Pole of road inaccessibility of the contiguous US

So I want out hiking with a friend, and he was telling me about a 9-day backpacking trip he took to reach some back-country cabin, which is said to be further away from any driveable road than any other spot in the continental US.

I computed something very similar earlier so I decided to extend the previous work to the whole continental US to check if that area really is the road Pole of Inaccessibility. Note that for the San Gabriels I was looking at 3 different poles:

relative to all roads and trails
relative to all roads
relative to just paved roads

Here I'm looking at the middle one. This is an arbitrary choice, and I'm only doing that to match my friend's trip. As before, the OpenStreetMap database is the source of data, so the results are only as good as that dataset. I've found the data to be fairly good, and in any case, that's the only available source of data.

I ran the computations, and updated the previous repo: https://github.com/dkogan/inaccessibility. So where is this point? My friend was sure that it was either in the SE corner of Yellowstone National Park (where he went) or in the Frank Church wilderness in Idaho, or the Bob Marshall wilderness in Montana. Want to know which one of these areas contains the pole? Read on.

The only real difference from the previous effort is that this is a much larger area, which has two ramifications:

Simply applying the previous algorithm to the whole are would require processing a massive data set with an algorithm that's not well suited for it. This would be painful and slow
The existing implementation assumes a locally-flat Earth, which is very wrong if looking at the whole continental US.

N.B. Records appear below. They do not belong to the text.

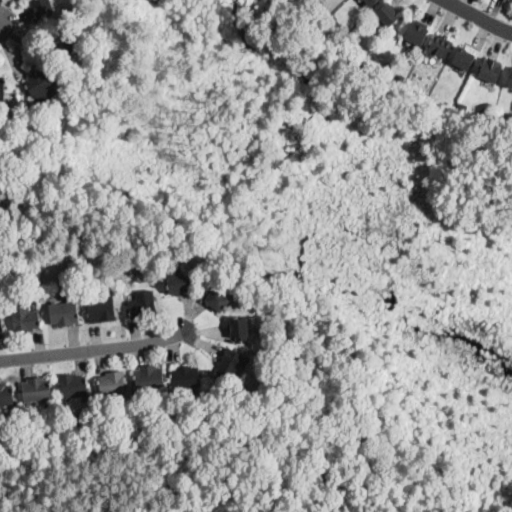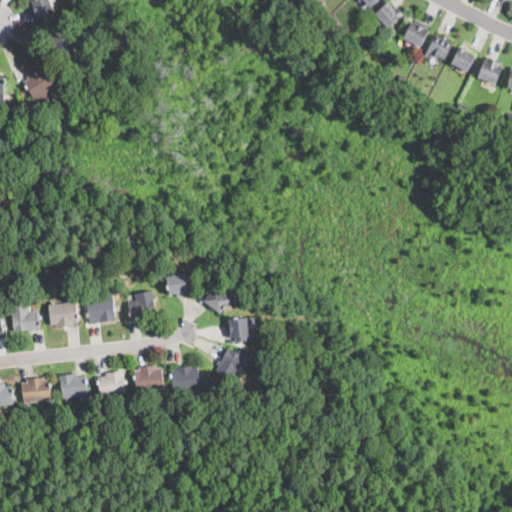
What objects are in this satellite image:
building: (370, 1)
building: (371, 2)
building: (321, 5)
building: (43, 7)
building: (43, 8)
building: (388, 12)
building: (387, 14)
road: (477, 16)
building: (416, 31)
building: (416, 31)
building: (400, 41)
building: (62, 44)
building: (439, 45)
building: (439, 45)
building: (463, 57)
building: (463, 58)
building: (489, 68)
building: (490, 69)
building: (510, 77)
building: (401, 79)
building: (511, 80)
building: (40, 81)
building: (41, 83)
building: (2, 85)
building: (2, 86)
building: (421, 92)
building: (462, 107)
building: (509, 114)
park: (487, 231)
building: (176, 282)
building: (179, 282)
building: (216, 298)
building: (217, 298)
building: (142, 302)
building: (142, 305)
building: (102, 308)
building: (101, 309)
building: (63, 312)
building: (63, 313)
building: (24, 316)
building: (24, 318)
building: (1, 326)
building: (241, 326)
building: (239, 327)
building: (1, 328)
road: (93, 349)
building: (232, 363)
building: (233, 364)
building: (185, 375)
building: (148, 376)
building: (185, 377)
building: (148, 379)
building: (111, 381)
building: (73, 383)
building: (112, 383)
building: (74, 385)
building: (37, 388)
building: (36, 389)
building: (6, 393)
building: (5, 394)
building: (160, 403)
building: (176, 403)
building: (121, 408)
park: (305, 431)
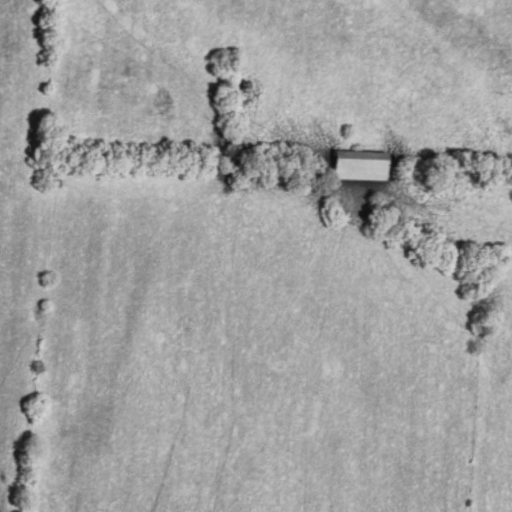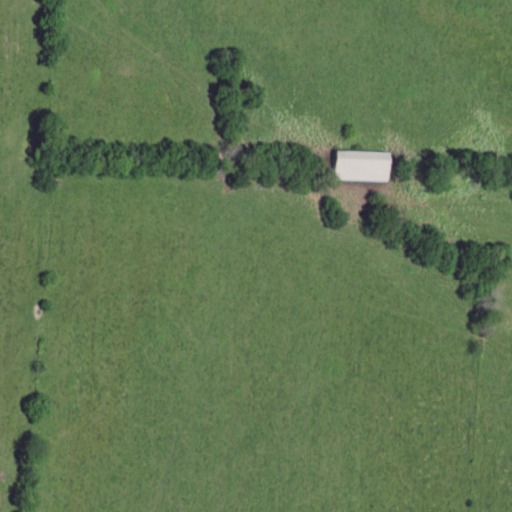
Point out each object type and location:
building: (356, 166)
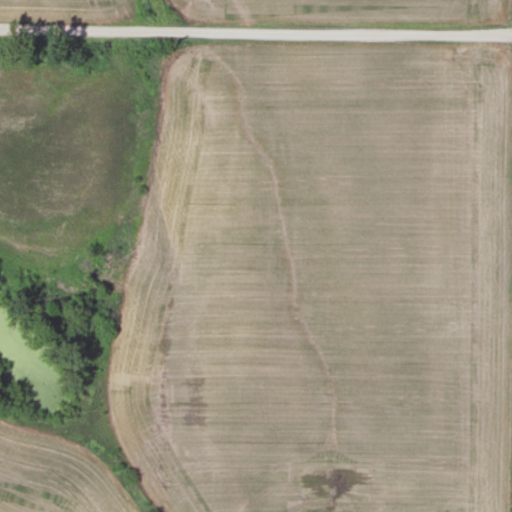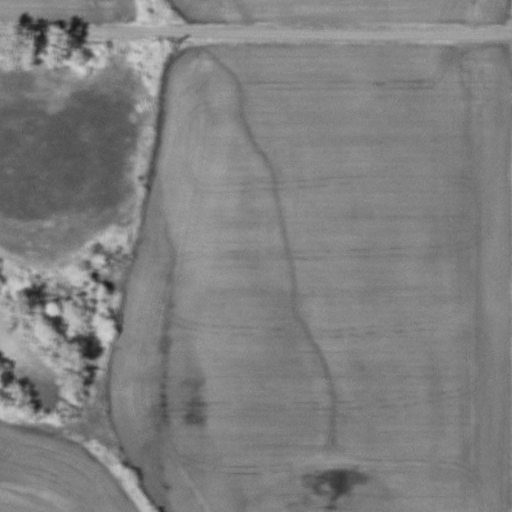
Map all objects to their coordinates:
road: (255, 32)
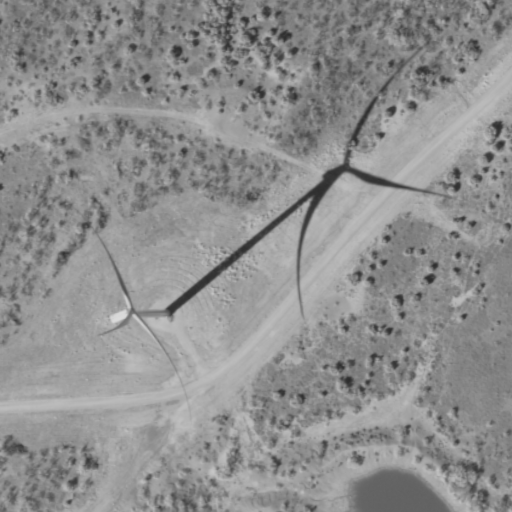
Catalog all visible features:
road: (166, 143)
road: (273, 292)
wind turbine: (163, 323)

Both of these concerns can be addressed by running some sort of coarse search over the entire area, and then focusing in on the candidates areas using the previous local technique. How can we find the candidate areas? I don't know of a better way than an exhaustive grid search. The OSM data lives in a database with fast spatial queries, so this shouldn't be too terrible. If somebody knows a nicer way to query the database to avoid the grid search, please tell me.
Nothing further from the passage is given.